We perpetually ask the wrong question because we’ve been trained to assume that social impact measurement will forever be a ponderous beast: large-scale, expensive studies that take years to deliver results. That heavyweight approach, the standard in our sector, is extremely useful in a very narrow set of cases. It’s also almost never the answer for growing, dynamic organizations that are still evolving how their solution can best serve customers.
Stop Taxing Social Businesses
For these sorts of social businesses, social impact measurement must be optimized for learning and improvement cycles. It must move as fast as these nimble, dynamic social businesses. It must feel like customer insights, and not like academic research.
If we fail to make this shift, impact measurement will forever be what it feels like today: a compliance exercise that is a tax on social business, rather than a way to increase knowledge and insight. (More on this risk from my recent panel at the SOCAP conference)
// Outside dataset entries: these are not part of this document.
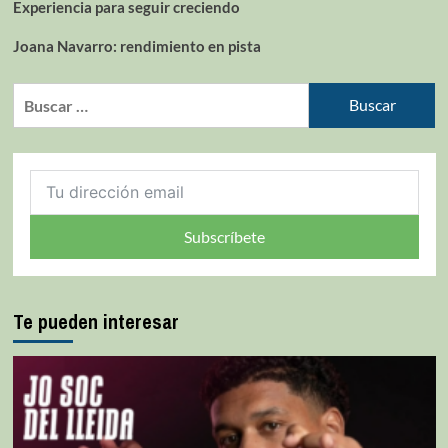
Experiencia para seguir creciendo
Joana Navarro: rendimiento en pista
Subscríbete
Te pueden interesar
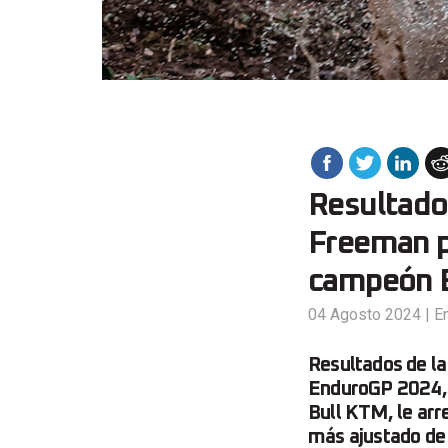
Resultado
Freeman po
campeón 
04 Agosto 2024
|
E
Resultados de l
EnduroGP 2024, 
Bull KTM, le arr
más ajustado de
Because, let’s be real: it’s hard enough to build a business that solves a social problem AND is financially viable. Adding a measurement tax onto that business makes no sense.
Conversely, if social impact measurement can help that business grow, improve, and better serve its customers (and yes, at any point feel free to substitute “nonprofit” or “community organization” for “social business”)…well then we’re really on to something.
A Real Example from Nigeria
Imagine, for example, that your social impact report helped you do real things, immediately. For Psaltry, a Nigerian company that helps smallholder cassava farmers, impact data gathered by our team at 60 Decibels helped Psaltry decide to open three new processing plants closer to customers (they discovered that customers’ earnings were taking a hit due to high transportation costs). This same impact report uncovered that farmers had cashflow issues. Psaltry is using this data to help them get a loan from a local bank: the data helped them convince the bank of the need for this loan and how it would be used to help farmers. You can read their whole story here.
It’s Time to Stop Minimizing a Core Activity
The point, though, is not about this particular impact study—though the results, and the company’s responsiveness to them, are all outstanding.
The point is to ask ourselves: how have we allowed the data we gather about mission achievement to become peripheral to how we run mission-focused organizations? How have we created an approach to understanding our impact that should be minimized so we can “get on with our actual work?”
To the question, “How much social impact measurement is enough?” I’d give two answers:
One: if you’re doing it to prove something to someone, then gather the least data you can to demonstrate that proof, and then stop.
Two: if you’re doing it to learn, if you’re doing it to serve better, if you’re doing it to listen better, so that you can accelerate achievement of your mission, then I’d be really careful about marginalizing or minimizing it.
Instead, I’d bake it in right at the core.